An expression of the fragility of human experience both liberating and hopeful.
Craig McClure is a contemporary visual artist who has studied and worked in a variety of creative fields. His artistic career in the Waikato has spanned over a decade and has often been in support of other artists. He is a doodler, painter, illustrator, muralist, curator, festival director and project manager. In 2016 McClure’s practice shifted to include installation and collaboration projects including sound design, sculpture, and theatrical lighting.
In his artwork, McClure employs a unique combination of illustration and contemporary painting, often engaging with ethereal symbolism and storytelling. His source materials include identity, science fiction, popular culture, technology, and collective consciousness.
McClure describes his art practice as a daily mediation: “My practice over the last ten years has resulted in my own distinct world, populated by humans and humanoid subjects. These characters interact in an atmospheric space that challenges the viewer with shifts in scale, perspective, and, at times, intense passages of colour.” McLure’s subject matter spans across eras of human history, integrating desert landscapes, architecture, both blue-collar and white-collar dress, and the special effects of science fiction.

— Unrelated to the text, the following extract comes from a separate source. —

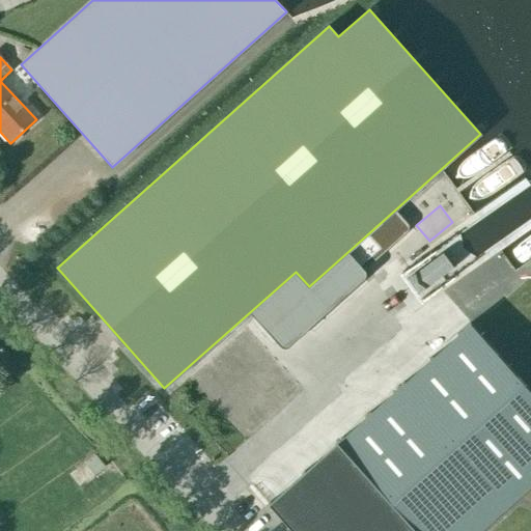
[(530,392),(469,324),(268,503),(291,530),(477,530),(530,483),(530,392)]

Craig McClure was born in Scotland in 1985. He is the Director of Magic Darts Limited, a Creative Company for creating exhibitions, projects and murals. McClure currently works in The Lighthouse, a painting studio space in Kirikiriroa Hamilton. You can find him at www.craigmcclure.com and on Instagram @magic.darts.
Jeremy Mayall is a composer, performer, collaborator and researcher from Kirikiriroa Hamilton. His work is primarily in the fields of music, sound art, installation and multimedia formats, with a focus on the interrelation between sound, time, space, the senses, and the human experience. Mayall has been a finalist in both the Wallace Art Awards and the National Contemporary Art Award.
Mayall completed his PhD studies in Music Composition (cross-genre hybridity creative practice) from The University of Waikato in 2015. At Waikato University he was one of the inaugural Sir Edmund Hillary Scholars and was an inaugural winner of the Hillary Medal in 2006. Mayall was named the Wallace Corporation Creative and Performing Arts Person of the Year in both 2005 and 2011.
Following his doctoral studies, Mayall spent two years as the Mozart Fellow (composer-in-residence) at Otago University. Mayall’s musical work is regularly presented both in New Zealand and internationally, including tours to USA, UK and China, as well as commissions for the New Zealand Symphony Orchestra, NZ Trio, WOMAD, and Orchestras Central.
Jeremy Mayall was born in Aotearoa in 1983. In 2020 he was appointed CEO of Creative Waikato – the Regional Arts Development Agency for the Waikato. Previously, Mayall worked as a Research Leader at Wintec School of Media Arts.